Scott, senador sênior da Flórida e ex-governador, ecoou as preocupações de DeSantis. “As belas praias e águas costeiras da Flórida são tão importantes para a economia, meio ambiente e comunidade militar do nosso estado, é por isso que lutei por anos para manter a perfuração fora das costas da Flórida e trabalhei de perto com o Presidente Trump durante seu primeiro mandato para estender a moratória proibindo a perfuração de petróleo offshore nas costas da Flórida até 2032”, disse Scott em uma declaração citada pelo Daily Wire.
“Tenho falado com o Secretário Burgum e deixei claras minhas expectativas de que essa moratória deve permanecer em vigor, e que em qualquer plano, as costas da Flórida devem permanecer fora da mesa para perfuração de petróleo para proteger o turismo, meio ambiente e oportunidades de treinamento militar da Flórida”, acrescentou Scott.
Sen. Ashley Moody descreveu a jogada da administração como “ALTAMENTE preocupante” e disse que “se envolverá diretamente com o [Departamento do Interior] sobre esta questão”, de acordo com o mesmo relatório.
Um grupo de membros da Câmara republicanos da Flórida, incluindo alguns dos aliados mais leais de Trump no Congresso, também assinou uma carta pedindo ao presidente que reconsidere a diretriz do Departamento do Interior.
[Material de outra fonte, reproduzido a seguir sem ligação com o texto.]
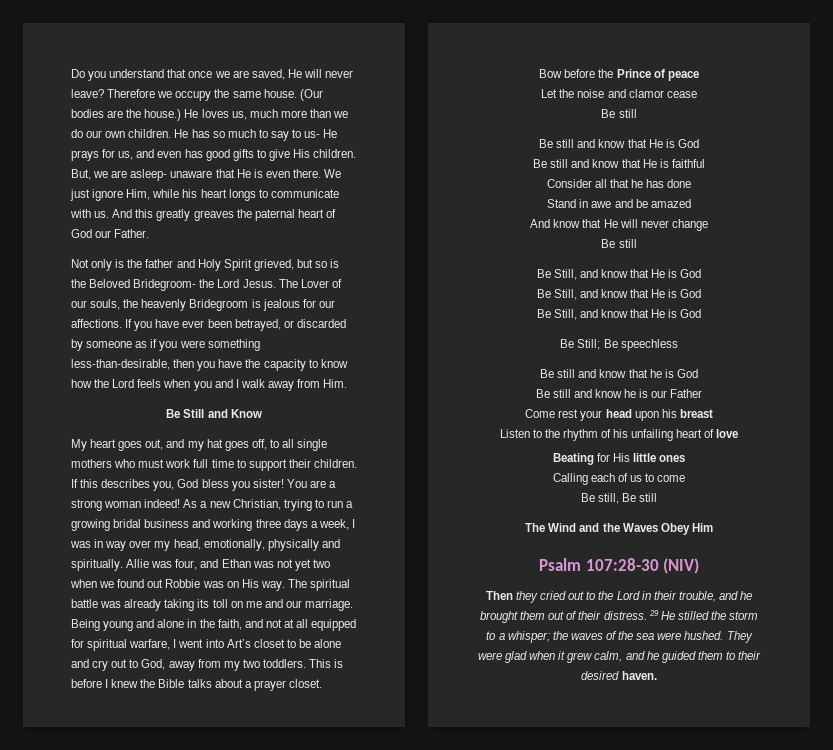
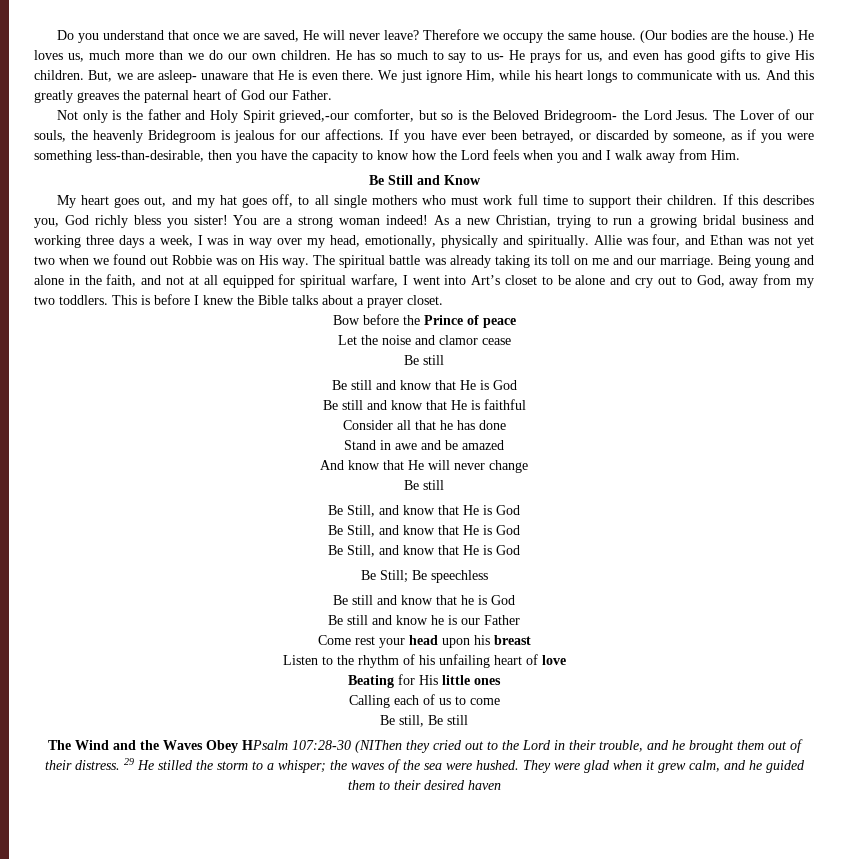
[253,259,294,271] grieved, -> [279,109,415,123] grieved,-our comforter,
[86,341,133,348] someone -> [672,133,726,142] someone,
(199, 483) none -> [94,215,128,228] richly
[691,523,713,532] [538,558,700,574] [485,591,513,600] Him // Psalm 107:28-30 (NIV) // Then -> [241,740,402,753] HPsalm 107:28-30 (NIThen
[621,671,657,680] haven. -> [467,780,501,790] haven

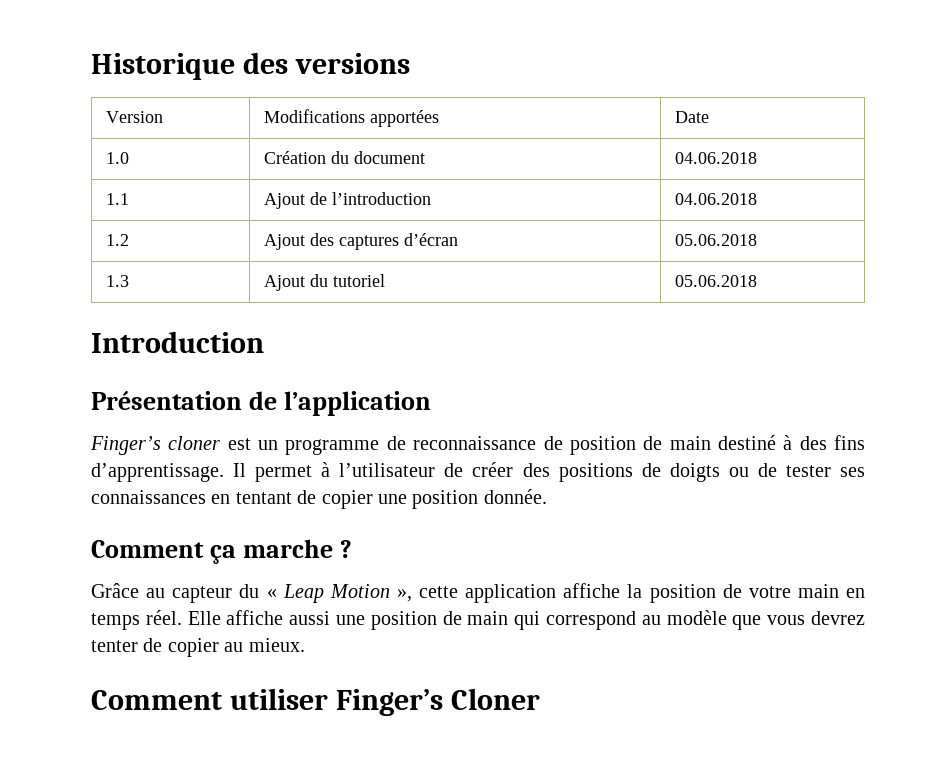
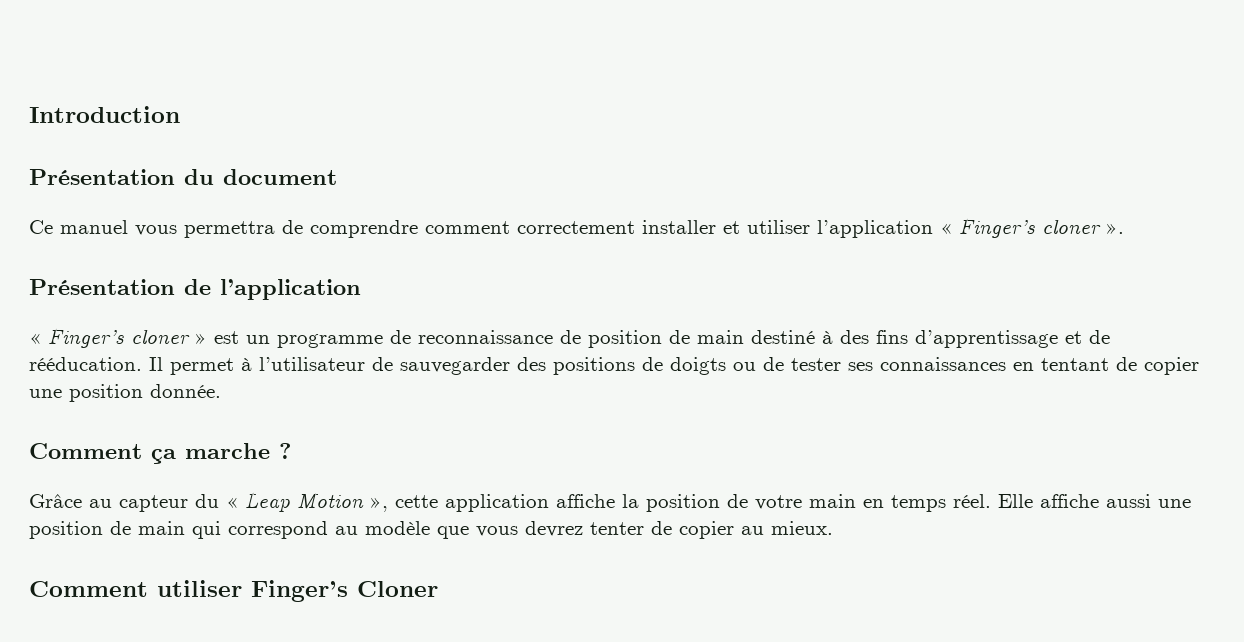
[91,52,411,80] [106,111,164,123] [264,109,440,127] [675,111,710,123] [106,152,130,164] [264,151,426,164] [675,152,758,164] [106,193,130,205] [264,192,432,209] [675,193,758,205] [106,234,130,246] [264,233,459,250] [675,234,758,246] [106,275,130,287] [264,274,386,291] [675,275,758,287] [91,331,264,353] Historique des versions // Version | Modifications apportées | Date // 1.0 | Création du document | 04.06.2018 // 1.1 | Ajout de l’introduction | 04.06.2018 // 1.2 | Ajout des captures d’écran | 05.06.2018 // 1.3 | Ajout du tutoriel | 05.06.2018 // Introduction -> [29,106,180,123] [29,169,337,185] [29,218,1124,238] Introduction // Présentation du document // Ce manuel vous permettra de comprendre comment correctement installer et utiliser l’application « Finger’s cloner ».
[90,436,221,455] Finger’s cloner -> [29,328,207,348] « Finger’s cloner »
[91,463,224,482] d’apprentissage. -> [915,330,1110,348] [29,357,142,371] d’apprentissage et de rééducation.
[472,462,514,477] créer -> [400,357,510,375] sauvegarder

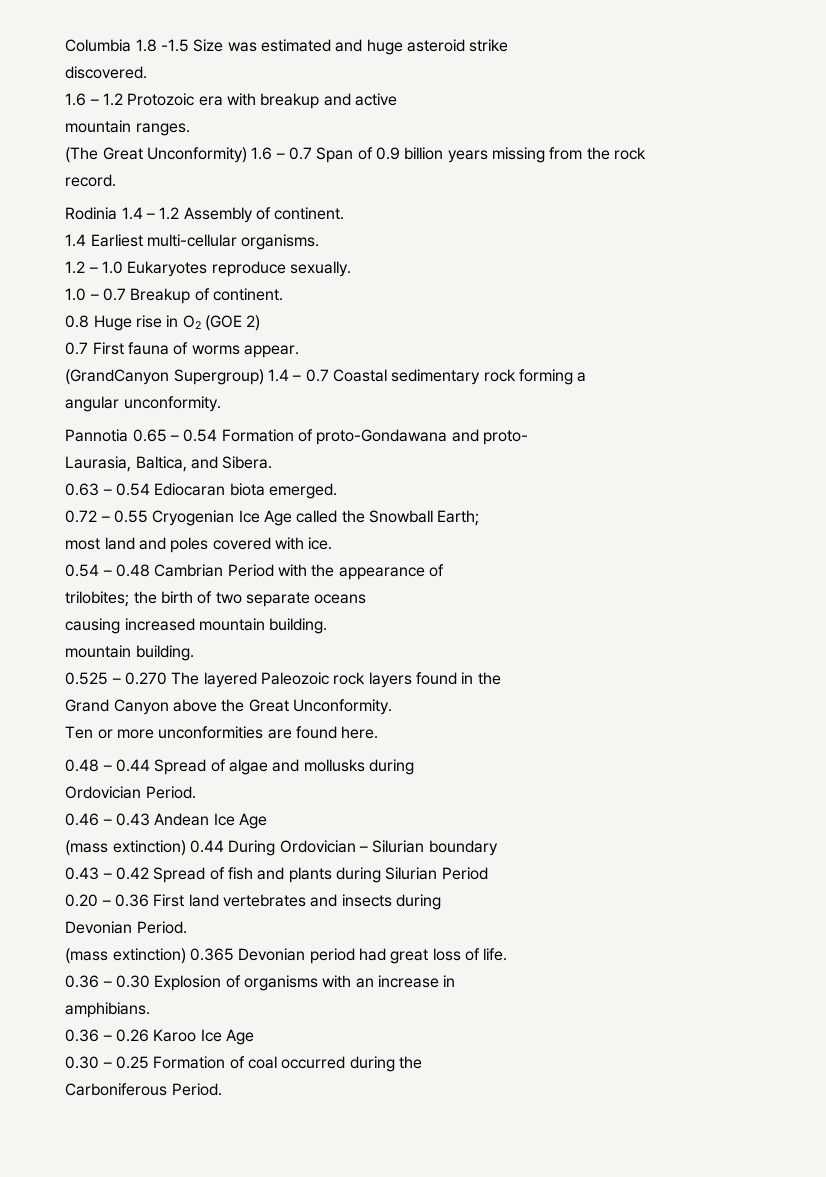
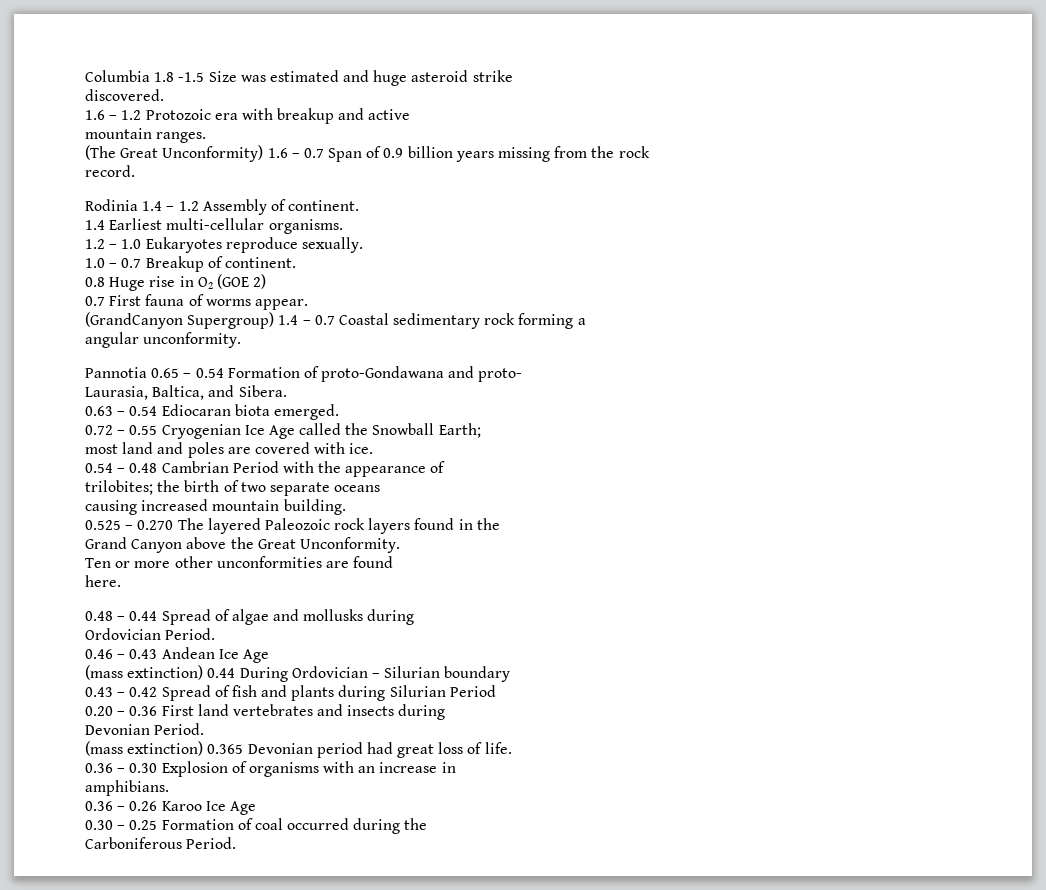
(209, 545) none -> [227,447,251,454] are
[65,645,194,661] // mountain building. -> (346, 507) none
(155, 734) none -> [174,556,213,568] other
(338, 732) none -> (394, 562) //

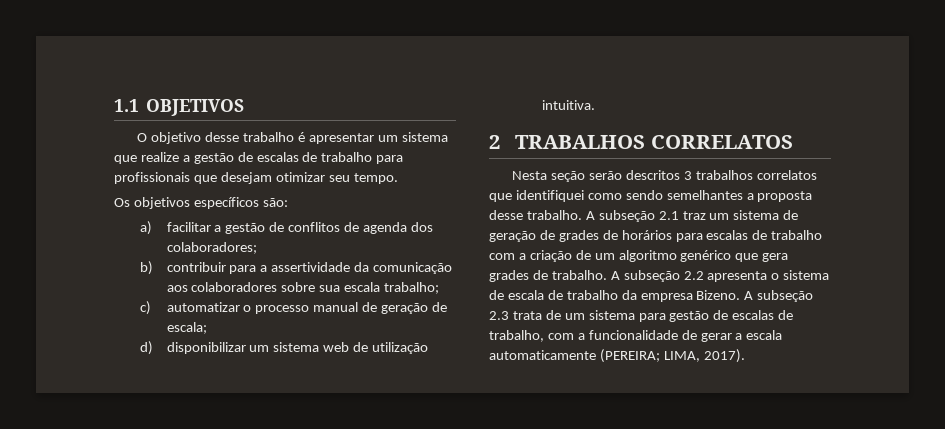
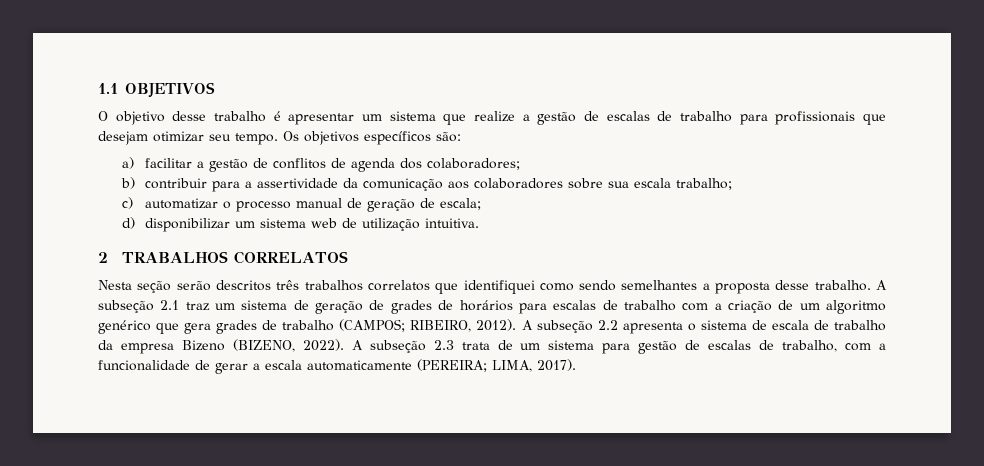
(398, 178) // -> (278, 139) none
[683,171,692,180] 3 -> [276,280,300,290] três
[551,270,607,280] trabalho. -> [282,319,517,332] trabalho (CAMPOS; RIBEIRO, 2012).
[696,290,741,300] Bizeno. -> [181,339,344,352] Bizeno (BIZENO, 2022).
Embora expressem apoio à maior independência energética americana, os legisladores alertaram que a Faixa de Teste e Treinamento do Golfo Oriental é “crítica para o desenvolvimento de armas avançadas, testes de voo e exercícios conjuntos essenciais para manter a superioridade militar americana”, e disseram que a perfuração próxima poderia comprometer essas atividades.
O impulso do Departamento do Interior para liberar mais áreas para perfuração offshore é apresentado pela administração como parte de um esforço mais amplo para reverter o que chama de limites da era Biden nos arrendamentos. “A produção de petróleo e gás offshore não acontece da noite para o dia. Leva anos de planejamento, investimento e trabalho duro antes que os barris cheguem ao mercado”, disse o Secretário do Interior Doug Burgum.
“A administração Biden pisou no freio dos arrendamentos de petróleo e gás offshore e paralisou o pipeline de longo prazo da produção offshore americana. Ao avançar com o desenvolvimento de um plano de arrendamento robusto e visionário, estamos garantindo que a indústria offshore americana permaneça forte, nossos trabalhadores permaneçam empregados e nossa nação permaneça dominante em energia por décadas”, acrescentou Burgum.
O memorando de Trump de 2020 impediu que áreas designadas fora da costa da Flórida fossem consideradas para “arrendamento para fins de exploração, desenvolvimento ou produção” até 2032. A decisão atraiu críticas na época de alguns observadores que argumentaram que a medida visava fortalecer sua posição com os eleitores da Flórida antes da eleição de 2020.
Durante sua campanha presidencial de 2024 e após retornar à Casa Branca no início de 2025, Trump prometeu repetidamente expandir a produção de combustíveis fósseis americanos e reduzir os custos de energia, adotando o slogan “perfure, bebê, perfure”. No seu primeiro dia de volta ao cargo em janeiro, declarou uma emergência energética nacional e desde então argumentou que aumentar a produção doméstica de petróleo e gás é central para baixar os preços de energia e combater a inflação.